::: INPUT FOR THIS TASK
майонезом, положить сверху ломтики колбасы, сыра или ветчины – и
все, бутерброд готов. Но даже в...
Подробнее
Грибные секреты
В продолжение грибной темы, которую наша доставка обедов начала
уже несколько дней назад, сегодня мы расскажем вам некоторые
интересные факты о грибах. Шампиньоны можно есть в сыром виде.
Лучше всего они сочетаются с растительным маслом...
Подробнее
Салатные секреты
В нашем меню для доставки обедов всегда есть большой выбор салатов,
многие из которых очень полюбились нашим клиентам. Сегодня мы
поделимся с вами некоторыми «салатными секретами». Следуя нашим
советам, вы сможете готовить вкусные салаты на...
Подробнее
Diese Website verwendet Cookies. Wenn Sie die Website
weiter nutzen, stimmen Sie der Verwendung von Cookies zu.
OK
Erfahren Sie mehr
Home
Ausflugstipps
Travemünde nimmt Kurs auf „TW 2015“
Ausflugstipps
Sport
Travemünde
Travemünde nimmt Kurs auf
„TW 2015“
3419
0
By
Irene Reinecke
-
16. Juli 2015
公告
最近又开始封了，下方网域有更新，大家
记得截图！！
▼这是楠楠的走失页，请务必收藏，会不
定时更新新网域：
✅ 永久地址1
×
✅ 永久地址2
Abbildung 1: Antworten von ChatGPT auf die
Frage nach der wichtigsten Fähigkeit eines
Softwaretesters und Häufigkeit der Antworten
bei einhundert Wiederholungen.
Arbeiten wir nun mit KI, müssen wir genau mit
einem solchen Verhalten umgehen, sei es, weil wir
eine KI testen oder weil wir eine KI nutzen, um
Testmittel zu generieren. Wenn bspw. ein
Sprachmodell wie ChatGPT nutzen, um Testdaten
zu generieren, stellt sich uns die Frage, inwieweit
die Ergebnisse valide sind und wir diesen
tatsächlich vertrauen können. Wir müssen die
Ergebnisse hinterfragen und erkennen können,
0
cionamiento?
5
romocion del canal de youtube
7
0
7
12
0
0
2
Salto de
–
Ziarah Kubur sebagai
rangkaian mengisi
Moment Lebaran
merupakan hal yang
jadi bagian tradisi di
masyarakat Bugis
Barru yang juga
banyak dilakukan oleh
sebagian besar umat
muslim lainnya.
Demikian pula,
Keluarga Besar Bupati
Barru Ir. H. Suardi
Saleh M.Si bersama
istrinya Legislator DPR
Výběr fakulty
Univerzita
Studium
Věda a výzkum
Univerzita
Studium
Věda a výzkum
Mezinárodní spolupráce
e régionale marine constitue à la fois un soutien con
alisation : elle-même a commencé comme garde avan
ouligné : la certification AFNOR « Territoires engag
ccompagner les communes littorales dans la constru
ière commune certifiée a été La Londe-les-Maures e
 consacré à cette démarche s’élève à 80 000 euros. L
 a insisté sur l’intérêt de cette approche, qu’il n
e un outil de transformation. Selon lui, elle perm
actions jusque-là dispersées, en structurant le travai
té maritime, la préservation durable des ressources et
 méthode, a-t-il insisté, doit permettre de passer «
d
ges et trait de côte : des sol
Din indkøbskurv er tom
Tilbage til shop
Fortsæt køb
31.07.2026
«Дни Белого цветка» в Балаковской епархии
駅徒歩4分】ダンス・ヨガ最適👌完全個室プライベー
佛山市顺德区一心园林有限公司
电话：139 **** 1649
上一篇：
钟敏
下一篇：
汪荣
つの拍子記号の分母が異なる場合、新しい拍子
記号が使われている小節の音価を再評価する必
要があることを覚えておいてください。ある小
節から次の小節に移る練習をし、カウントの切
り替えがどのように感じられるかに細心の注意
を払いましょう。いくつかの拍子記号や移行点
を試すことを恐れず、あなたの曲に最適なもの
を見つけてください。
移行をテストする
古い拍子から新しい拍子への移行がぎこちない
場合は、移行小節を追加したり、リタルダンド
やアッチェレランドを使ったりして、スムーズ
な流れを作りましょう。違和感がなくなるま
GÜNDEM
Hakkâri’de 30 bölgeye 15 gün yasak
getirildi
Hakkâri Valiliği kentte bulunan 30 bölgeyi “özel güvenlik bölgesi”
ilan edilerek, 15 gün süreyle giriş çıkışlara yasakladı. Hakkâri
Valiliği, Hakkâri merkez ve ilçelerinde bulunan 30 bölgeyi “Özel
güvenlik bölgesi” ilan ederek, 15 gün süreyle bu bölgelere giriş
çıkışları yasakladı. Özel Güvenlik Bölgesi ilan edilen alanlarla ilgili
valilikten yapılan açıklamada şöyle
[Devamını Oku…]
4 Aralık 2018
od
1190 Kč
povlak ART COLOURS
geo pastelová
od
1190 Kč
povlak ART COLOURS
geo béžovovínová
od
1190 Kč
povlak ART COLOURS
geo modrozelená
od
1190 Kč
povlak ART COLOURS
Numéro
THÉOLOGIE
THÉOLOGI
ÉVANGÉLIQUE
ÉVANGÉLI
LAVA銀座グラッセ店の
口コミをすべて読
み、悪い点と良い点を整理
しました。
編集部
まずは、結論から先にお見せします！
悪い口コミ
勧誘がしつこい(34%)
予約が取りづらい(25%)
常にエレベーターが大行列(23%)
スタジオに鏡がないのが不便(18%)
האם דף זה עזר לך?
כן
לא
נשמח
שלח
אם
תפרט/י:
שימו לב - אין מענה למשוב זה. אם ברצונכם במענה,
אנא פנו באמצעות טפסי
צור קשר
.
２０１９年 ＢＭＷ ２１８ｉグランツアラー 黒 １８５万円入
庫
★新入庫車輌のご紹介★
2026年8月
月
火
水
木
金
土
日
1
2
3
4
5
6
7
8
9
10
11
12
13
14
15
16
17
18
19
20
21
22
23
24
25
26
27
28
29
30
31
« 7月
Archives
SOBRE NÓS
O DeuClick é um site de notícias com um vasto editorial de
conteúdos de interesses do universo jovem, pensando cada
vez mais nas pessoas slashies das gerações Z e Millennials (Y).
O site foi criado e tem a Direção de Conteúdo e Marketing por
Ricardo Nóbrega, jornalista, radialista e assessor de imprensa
::::::
AIM OF THE EXERCISE: Where does the string "cette" occur in the material? Copy every line where it does.

SOLUTION:
 consacré à cette démarche s’élève à 80 000 euros. L
 a insisté sur l’intérêt de cette approche, qu’il n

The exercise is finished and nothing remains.